As he sharpened his skills, the business expanded. Now, Gunsmoke Taxidermy, located five miles north of Craig on Colorado Highway 13, has been his full-time job for the past 26 years.

This hunting season has been one of Malitzia’s busiest since the early 2000s. However, he has noticed a change in the overall quality of the animals this year.

“We did have a couple of dry years, which does affect antler growth,” he said. “This year, we did have good moisture, but, I think, with the deer and antelope I’ve seen a little decline in the quality of the animals. The numbers are still there, but the quality is down.”   

However, Malitzia has also noticed the elk have been on par compared to other years.

“The elk are doing good,” he said. “(We) have had some really nice elk come in this year.”

Due to fewer trophy animals being harvested, Malitzia has seen a corresponding change in the type of mounts too.

“I did do a lot of European mounts this year, and that has to do with the quality, again,” he said.

The process of creating a beautiful shoulder mount requires several steps. First, the animal has to be “caped out,” or skinned from the shoulder all the way to the base of the skull. From there, removing the hide from around the skull is a delicate process that can take a few hours, depending on the animal.

At this point, Malitzia will salt the hide to preserve it until he is ready to create the mount. When ready, the hide is placed in a “rehydration pickle,” which is a tub that holds a liquid that helps allow the hide to be worked on further.

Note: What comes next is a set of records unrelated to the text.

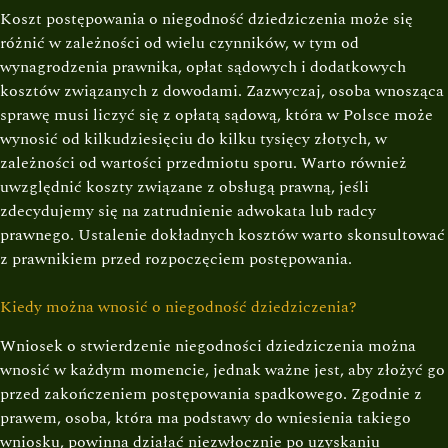
Koszt postępowania o niegodność dziedziczenia może się
różnić w zależności od wielu czynników, w tym od
wynagrodzenia prawnika, opłat sądowych i dodatkowych
kosztów związanych z dowodami. Zazwyczaj, osoba wnosząca
sprawę musi liczyć się z opłatą sądową, która w Polsce może
wynosić od kilkudziesięciu do kilku tysięcy złotych, w
zależności od wartości przedmiotu sporu. Warto również
uwzględnić koszty związane z obsługą prawną, jeśli
zdecydujemy się na zatrudnienie adwokata lub radcy
prawnego. Ustalenie dokładnych kosztów warto skonsultować
z prawnikiem przed rozpoczęciem postępowania.
Kiedy można wnosić o niegodność dziedziczenia?
Wniosek o stwierdzenie niegodności dziedziczenia można
wnosić w każdym momencie, jednak ważne jest, aby złożyć go
przed zakończeniem postępowania spadkowego. Zgodnie z
prawem, osoba, która ma podstawy do wniesienia takiego
wniosku, powinna działać niezwłocznie po uzyskaniu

Once rehydrated, the inside of the hide is “fleshed out,” or worked over by a dull metal wheel blade and wire wheel to remove any remaining bits of muscle and other contamination. This process thins the hide, which makes it more pliable and ready to absorb the tanning solution.

After fleshing, the tanning process binds the fur to the hide and keeps it from falling out. Malitzia prefers to perform this critical step himself. Next, the hide is put in a tumbler with sawdust to remove moisture and make it even more pliable. Finally, the hide is sewn in place over the polyurethane form, made to the specific measurements of the animal.

Malitzia then uses his artistic skills to finish the mount. After the antlers, life-like eyes are key to a quality product.

“That’s when you do the fine work, to get the eyes to look just right. I want them to look very life-like,” he said. “I get many guys that’ll say, ‘Man, that elk’s ready to blink at me.’ That’s where I want to get every mount.”

From August to December, Malitzia works 12 hour days, seven days a week. When summer arrives, Malitzia and his wife pack up and hand deliver about 25-30 trophy elk mounts to customers throughout the U.S. These deliveries serve as a well-deserved vacation and a chance to explore the nation’s history, especially Civil War battle sites.  

After 26 years of hard work with his hands, arthritis is setting in, and retirement from the the work he loves could be just a few years away.

“I’m very blessed to have a job that I like; it’s not like I’m coming to work,” Malitzia said. “I look forward to coming to work every day.”